In actual reality, the generator won't be influenced, because it will require a strong signal, close by, likely transmitting illegally on the frequency you are listening to (of course, the attacker would need to know the frequency you're tuned to). Simple monitoring tools and scripts can be used to test the quality of the generator output. If the quality of the randomness begins to fail, as would happen with deliberate RF interference, then the script would stop outputting bits, and alert the administrator. Or, even better, switch to a different frequency, chosen at random by the kernel CSPRNG.

What's great about using the RTL-SDR as an RNG, is these devices are cheap (about $20) and can output 3 MiBps, which vastly out performs any USB HWRNG that I have personally tested for the value (bits per second per dollar).

FWIW, random.org uses RF noise as the basis for delivering random numbers to the Internet.

Anyway, FYI.

well, it makes a lot of man in the middle : the HW USB susbsystem, the USB driver, the OS, the driver or the electronic doing the interface. Plus it makes a lot of electromagnetic vulnerabilities (reading/influencing with a magnetic field)

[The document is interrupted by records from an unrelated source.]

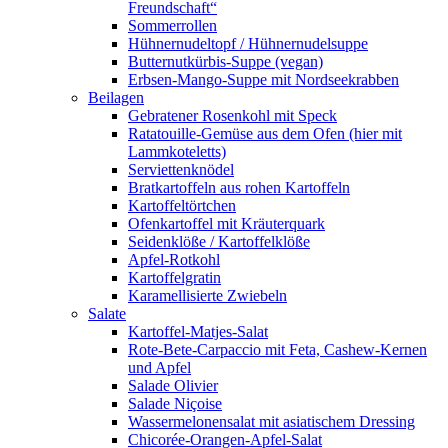
Freundschaft“
Sommerrollen
Hühnernudeltopf / Hühnernudelsuppe
Butternutkürbis-Suppe (vegan)
Erbsen-Mango-Suppe mit Nordseekrabben
Beilagen
Gebratener Rosenkohl mit Speck
Ratatouille-Gemüse aus dem Ofen (hier mit
Lammkoteletts)
Serviettenknödel
Bratkartoffeln aus rohen Kartoffeln
Kartoffeltörtchen
Ofenkartoffel mit Kräuterquark
Seidenklöße / Kartoffelklöße
Apfel-Rotkohl
Kartoffelgratin
Karamellisierte Zwiebeln
Salate
Kartoffel-Matjes-Salat
Rote-Bete-Carpaccio mit Feta, Cashew-Kernen
und Apfel
Salade Olivier
Salade Niçoise
Wassermelonensalat mit asiatischem Dressing
Chicorée-Orangen-Apfel-Salat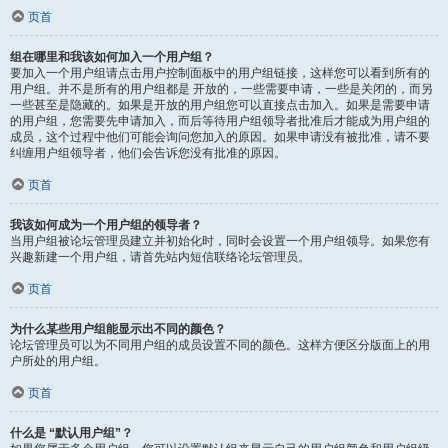
页首
组在哪里和我该如何加入一个用户组？
要加入一个用户组请点击用户控制面板中的用户组链接，这样您可以看到所有的
用户组。并不是所有的用户组都是 开放的，一些需要申请，一些是关闭的，而另
一些甚至是隐藏的。如果是开放的用户组您可以直接点击加入。如果是需要申请
的用户组，您需要先申请加入，而后等待用户组领导者批准后才能成为用户组的
成员，这个过程中他们可能会询问您加入的原因。如果申请没有被批准，请不要
纠缠用户组领导者，他们会告诉您没有批准的原因。
页首
我该如何成为一个用户组的领导者？
当用户组被论坛管理员建立并初始化时，同时会设置一个用户组领导。如果您有
兴趣新建一个用户组，请首先站内短信联络论坛管理员。
页首
为什么某些用户组能显示出不同的颜色？
论坛管理员可以为不同用户组的成员设置不同的颜色。这样方便区分版面上的用
户所处的用户组。
页首
什么是 “默认用户组”？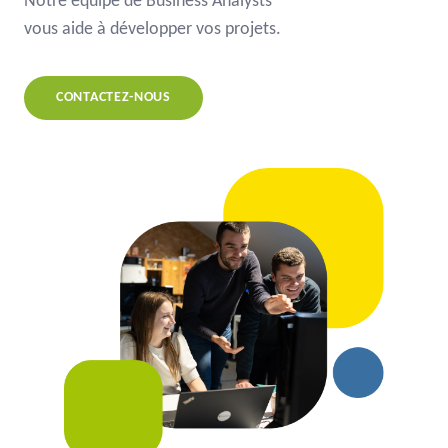
Notre équipe de Business Analysts
vous aide à développer vos projets.
CONTACTEZ-NOUS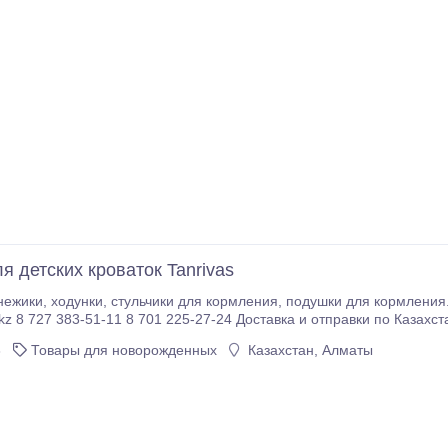
я детских кроваток Tanrivas
3
Товары для новорожденных
Казахстан, Алматы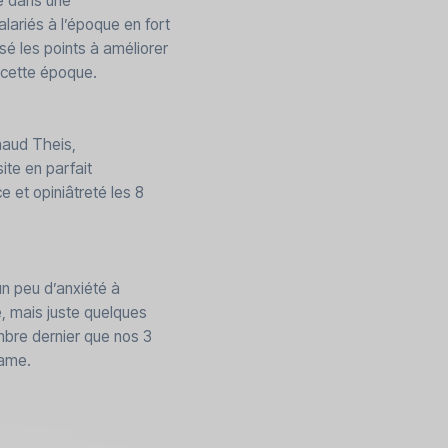
é dans une
lariés à l’époque en fort
é les points à améliorer
à cette époque.
naud Theis,
ite en parfait
e et opiniâtreté les 8
un peu d’anxiété à
 mais juste quelques
mbre dernier que nos 3
same.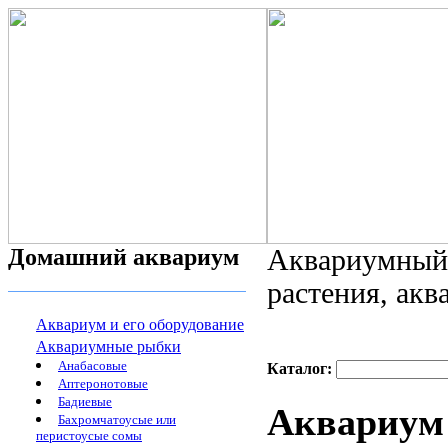
Домашний аквариум
Аквариумный 
растения, ак
Аквариум и его оборудование
Аквариумные рыбки
Анабасовые
Каталог:
Аптеронотовые
Бадиевые
Аквариум 
Бахромчатоусые или
перистоусые сомы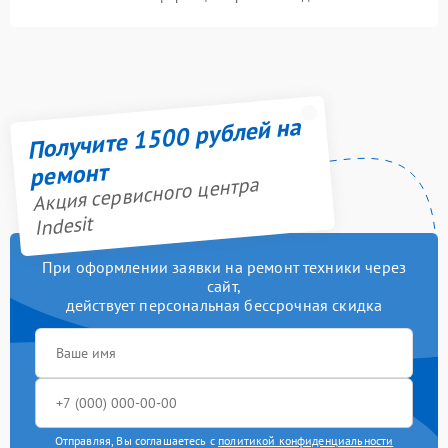
Получите 1500 рублей на
ремонт
Акция сервисного центра
Indesit
При оформлении заявки на ремонт техники через
сайт,
действует персональная бессрочная скидка
Отправляя, Вы соглашаетесь с
политикой конфиденциальности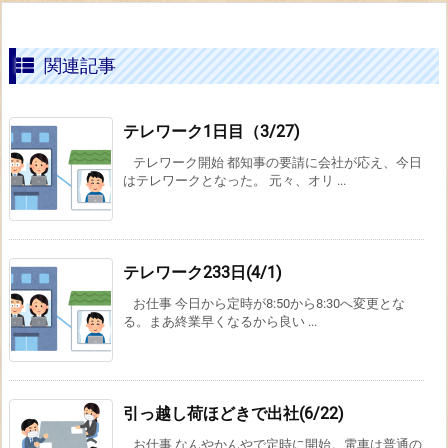
関連記事
テレワーク1日目（3/27)
テレワーク開始 都知事の要請に会社が応え、今日
はテレワークとなった。 元々、オリ ...
テレワーク233日(4/1)
お仕事 今日から定時が8:50から8:30へ変更とな
る。まあ終業早くなるから良い ...
引っ越し荷ほどきで出社(6/22)
お仕事 なんやかんやで定時に開始。電車は普通の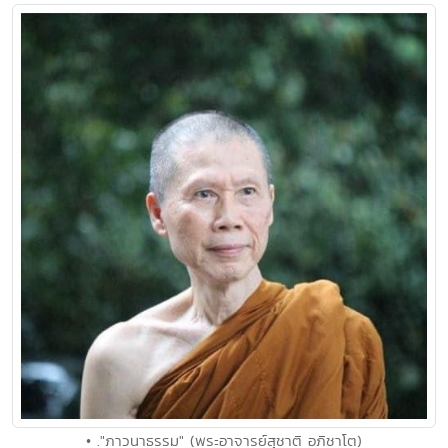
• ."ภาวนาธรรม" (พระอาจารย์สุชาติ อภิชาโต)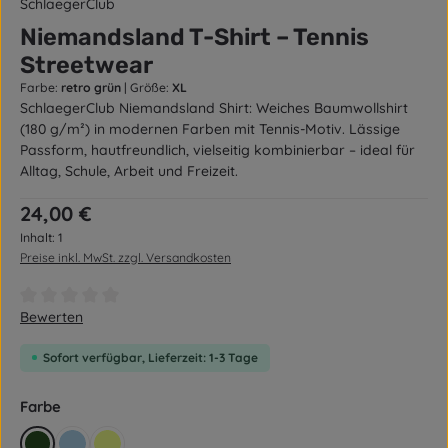
SchlaegerClub
Niemandsland T-Shirt – Tennis
Streetwear
Farbe:
retro grün
|
Größe:
XL
SchlaegerClub Niemandsland Shirt: Weiches Baumwollshirt
(180 g/m²) in modernen Farben mit Tennis-Motiv. Lässige
Passform, hautfreundlich, vielseitig kombinierbar – ideal für
Alltag, Schule, Arbeit und Freizeit.
Regulärer Preis:
24,00 €
Inhalt:
1
Preise inkl. MwSt. zzgl. Versandkosten
Durchschnittliche Bewertung von 0 von 5 Sternen
Bewerten
Sofort verfügbar, Lieferzeit: 1-3 Tage
auswählen
Farbe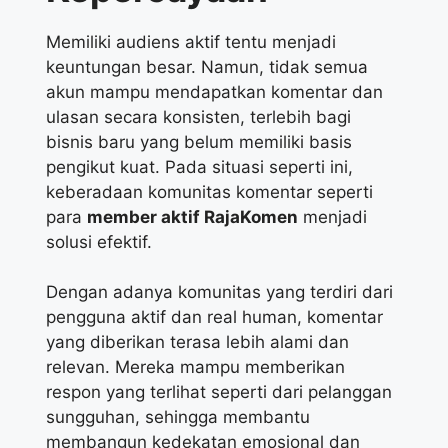
Memiliki audiens aktif tentu menjadi
keuntungan besar. Namun, tidak semua
akun mampu mendapatkan komentar dan
ulasan secara konsisten, terlebih bagi
bisnis baru yang belum memiliki basis
pengikut kuat. Pada situasi seperti ini,
keberadaan komunitas komentar seperti
para
member aktif RajaKomen
menjadi
solusi efektif.
Dengan adanya komunitas yang terdiri dari
pengguna aktif dan real human, komentar
yang diberikan terasa lebih alami dan
relevan. Mereka mampu memberikan
respon yang terlihat seperti dari pelanggan
sungguhan, sehingga membantu
membangun kedekatan emosional dan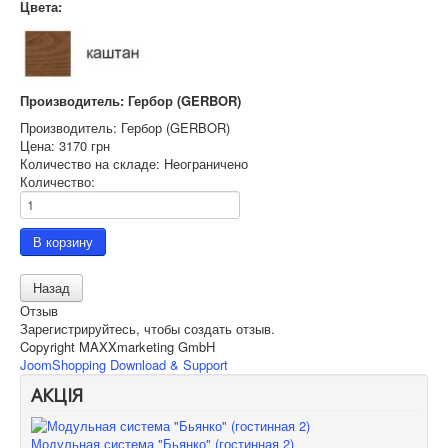
Цвета:
Производитель: Гербор (GERBOR)
Производитель:
Гербор (GERBOR)
Цена:
3170 грн
Количество на складе:
Неограничено
Количество:
Отзыв
Зарегистрируйтесь, чтобы создать отзыв.
Copyright MAXXmarketing GmbH
JoomShopping Download & Support
АКЦІЯ
Модульная система "Бьянко" (гостинная 2)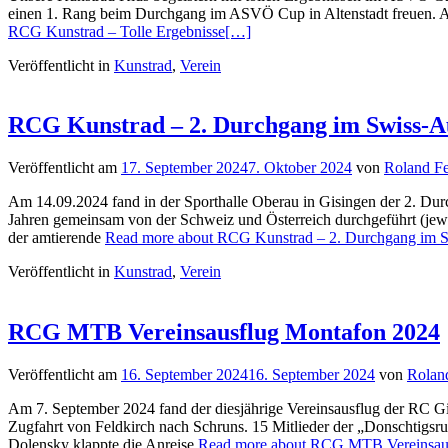
einen 1. Rang beim Durchgang im ASVÖ Cup in Altenstadt freuen. Au
RCG Kunstrad – Tolle Ergebnisse
[…]
Veröffentlicht in
Kunstrad
,
Verein
RCG Kunstrad – 2. Durchgang im Swiss-A
Veröffentlicht am
17. September 2024
7. Oktober 2024
von
Roland Fe
Am 14.09.2024 fand in der Sporthalle Oberau in Gisingen der 2. Dur
Jahren gemeinsam von der Schweiz und Österreich durchgeführt (jewe
der amtierende
Read more about RCG Kunstrad – 2. Durchgang im S
Veröffentlicht in
Kunstrad
,
Verein
RCG MTB Vereinsausflug Montafon 2024
Veröffentlicht am
16. September 2024
16. September 2024
von
Roland
Am 7. September 2024 fand der diesjährige Vereinsausflug der RC Gis
Zugfahrt von Feldkirch nach Schruns. 15 Mitlieder der „Donschtigsru
Dolensky klappte die Anreise
Read more about RCG MTB Vereinsau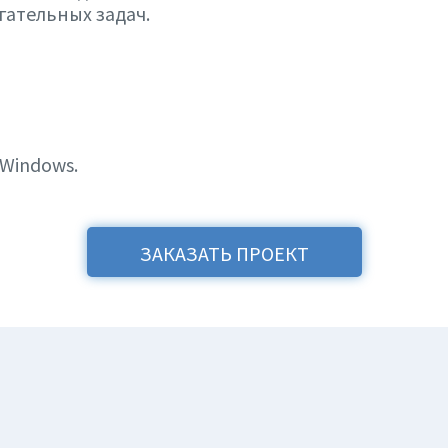
гательных задач.
 Windows.
ЗАКАЗАТЬ ПРОЕКТ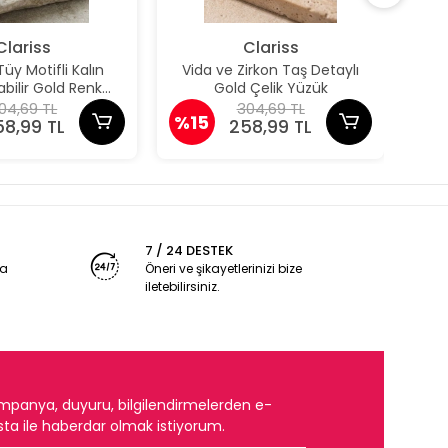
Clariss
Clariss
y Motifli Kalın
Vida ve Zirkon Taş Detaylı
Z
bilir Gold Renk
Gold Çelik Yüzük
A
Yüzük
04,69 TL
304,69 TL
%15
%1
58,99 TL
258,99 TL
7 / 24 DESTEK
ya
Öneri ve şikayetlerinizi bize
iletebilirsiniz.
mpanya, duyuru, bilgilendirmelerden e-
ta ile haberdar olmak istiyorum.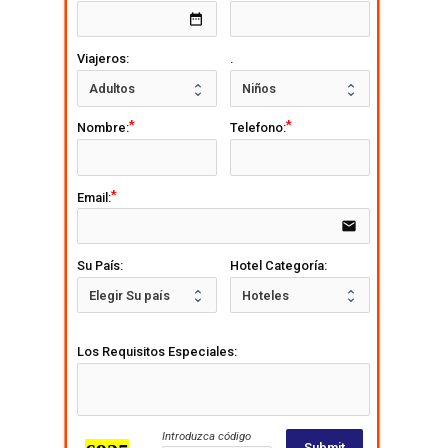
date_range
Viajeros:
.
Nombre:
Telefono:
Email:
email
Su País:
Hotel Categoría:
Los Requisitos Especiales:
Introduzca código
Submit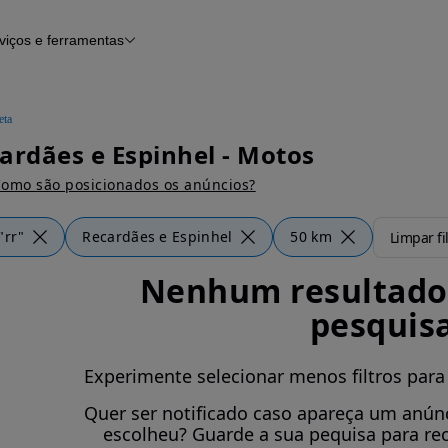
viços e ferramentas
Financiamento
Notícias e artigos
eta
ardães e Espinhel - Motos
omo são posicionados os anúncios?
"rr"
Recardães e Espinhel
50 km
Limpar fi
Nenhum resultado 
pesquis
Experimente selecionar menos filtros para
Quer ser notificado caso apareça um anúnc
escolheu? Guarde a sua pequisa para re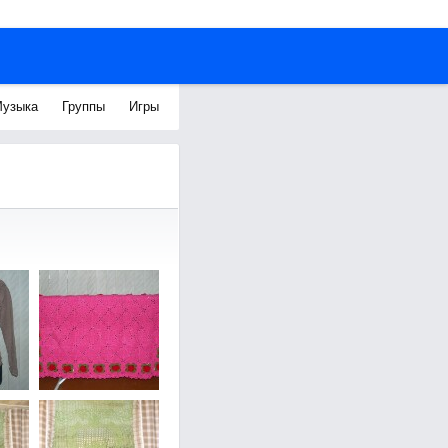
узыка
Группы
Игры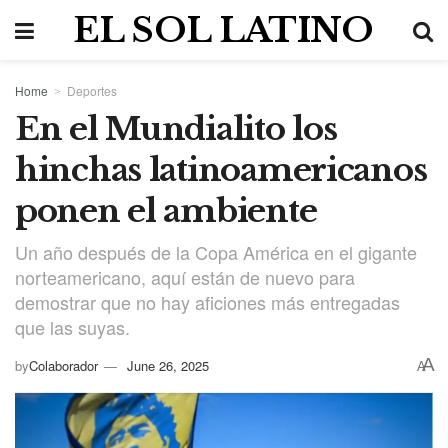
EL SOL LATINO
Home
Deportes
En el Mundialito los
hinchas latinoamericanos
ponen el ambiente
Un año después de la Copa América en el gigante
norteamericano, aquí están de nuevo para
demostrar que no hay aficiones más entregadas
que las suyas.
A
by
Colaborador
June 26, 2025
A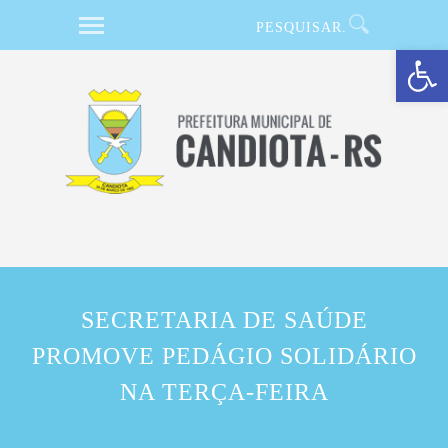
Barra de Ferramentas Aberta
SECRETARIA DE SAÚDE
PROMOVE PEDÁGIO SOLIDÁRIO
NA TERÇA-FEIRA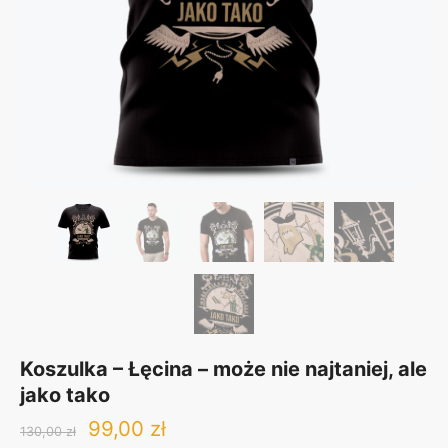
Koszulka – Łęcina – może nie najtaniej, ale
jako tako
Original
Current
99,00
zł
130,00
zł
price
price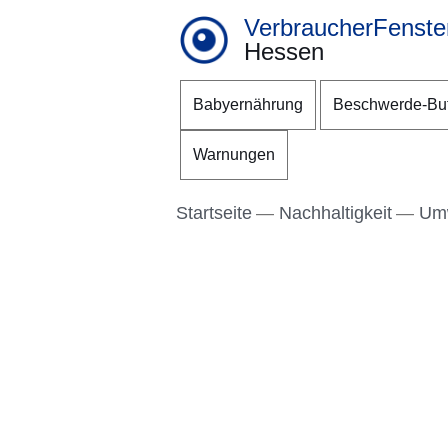
VerbraucherFenste
Hessen
Direkt zum Kopf der S
Direkt zum Inhalt
Direkt zum Fuß der Se
Babyernährung
Beschwerde-Bu
Warnungen
Startseite
Nachhaltigkeit
Um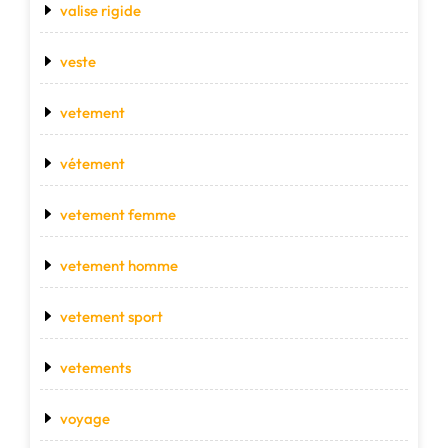
valise rigide
veste
vetement
vétement
vetement femme
vetement homme
vetement sport
vetements
voyage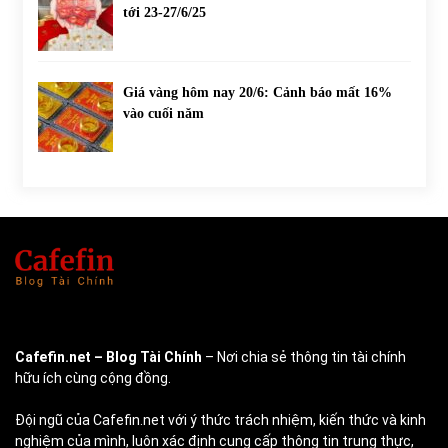
tới 23-27/6/25
Giá vàng hôm nay 20/6: Cảnh báo mất 16%
vào cuối năm
Cafefin.net
– Blog Tài Chính
– Nơi chia sẻ thông tin tài chính
hữu ích cùng cộng đồng.
Đội ngũ của Cafefin.net với ý thức trách nhiệm, kiến thức và kinh
nghiệm của mình, luôn xác định cung cấp thông tin trung thực,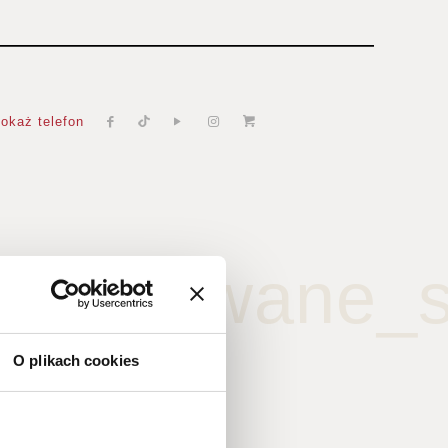
okaż telefon
_tynkowane_s
O plikach cookies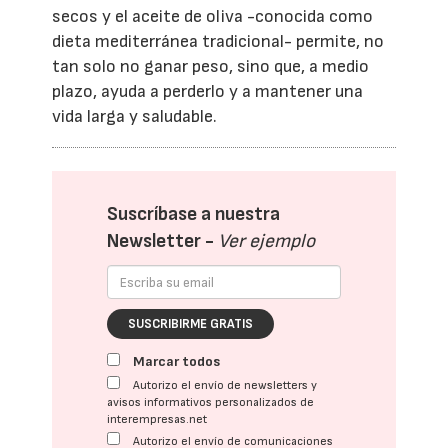
secos y el aceite de oliva -conocida como
dieta mediterránea tradicional- permite, no
tan solo no ganar peso, sino que, a medio
plazo, ayuda a perderlo y a mantener una
vida larga y saludable.
Suscríbase a nuestra
Newsletter -
Ver ejemplo
SUSCRIBIRME GRATIS
Marcar todos
Autorizo el envío de newsletters y
avisos informativos personalizados de
interempresas.net
Autorizo el envío de comunicaciones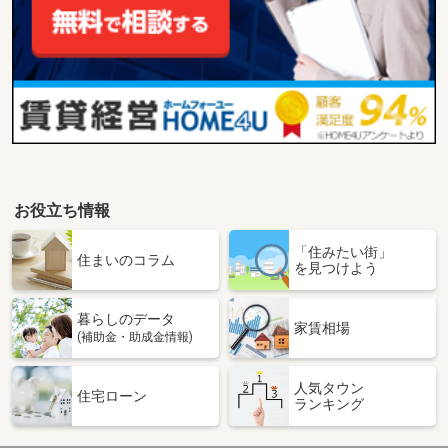
お役立ち情報
「住みたい街」
住まいのコラム
を見つけよう
暮らしのデータ
家賃相場
(補助金・助成金情報)
人気タウン
住宅ローン
ランキング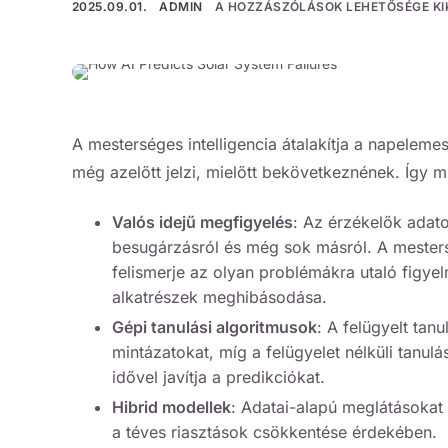
2025.09.01.
ADMIN
A HOZZÁSZÓLÁSOK LEHETŐSÉGE K
A mesterséges intelligencia átalakítja a napelem
még azelőtt jelzi, mielőtt bekövetkeznének. Így 
Valós idejű megfigyelés
: Az érzékelők adato
besugárzásról és még sok másról. A mesters
felismerje az olyan problémákra utaló figye
alkatrészek meghibásodása.
Gépi tanulási algoritmusok
: A felügyelt tan
mintázatokat, míg a felügyelet nélküli tanulá
idővel javítja a predikciókat.
Hibrid modellek
: Adatai-alapú meglátásokat
a téves riasztások csökkentése érdekében.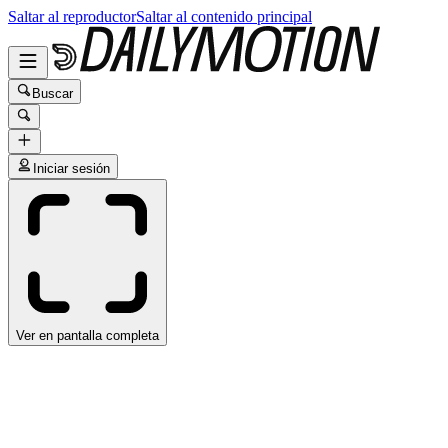
Saltar al reproductor
Saltar al contenido principal
Buscar
Iniciar sesión
Ver en pantalla completa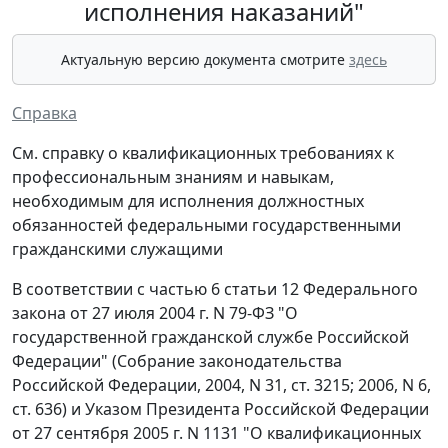
исполнения наказаний"
Актуальную версию документа смотрите
здесь
Справка
См. справку о квалификационных требованиях к
профессиональным знаниям и навыкам,
необходимым для исполнения должностных
обязанностей федеральными государственными
гражданскими служащими
В соответствии с частью 6 статьи 12 Федерального
закона от 27 июля 2004 г. N 79-ФЗ "О
государственной гражданской службе Российской
Федерации" (Собрание законодательства
Российской Федерации, 2004, N 31, ст. 3215; 2006, N 6,
ст. 636) и Указом Президента Российской Федерации
от 27 сентября 2005 г. N 1131 "О квалификационных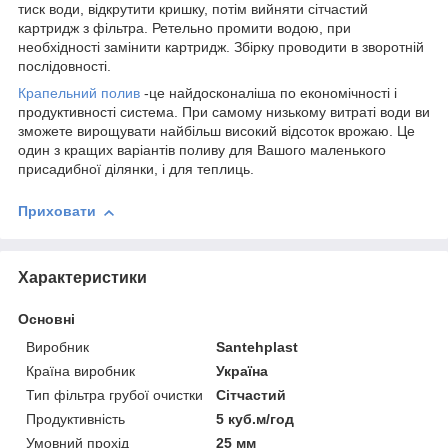
тиск води, відкрутити кришку, потім вийняти сітчастий
картридж з фільтра. Ретельно промити водою, при
необхідності замінити картридж. Збірку проводити в зворотній
послідовності.
Крапельний полив
-це найдосконаліша по економічності і
продуктивності система. При самому низькому витраті води ви
зможете вирощувати найбільш високий відсоток врожаю. Це
один з кращих варіантів поливу
для Вашого маленького
присадибної ділянки, і для теплиць.
Приховати
Характеристики
Основні
Виробник
Santehplast
Країна виробник
Україна
Тип фільтра грубої очистки
Сітчастий
Продуктивність
5 куб.м/год
Умовний прохід
25 мм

A purely paranoid person would really prefer something with an antenna (to get some noise by detection), some RLC, a defective/chaotic oscillator on the dye of an a SOC that makes it embedded and you can verify by looking with a microscope that you shield in a Faraday cage.

And no, deciphering logic of a microchip with a microscope is not that hard ; almost anyone can do it with a tad of training and some education.

Looks great! So how do I buy one? Is it still in development?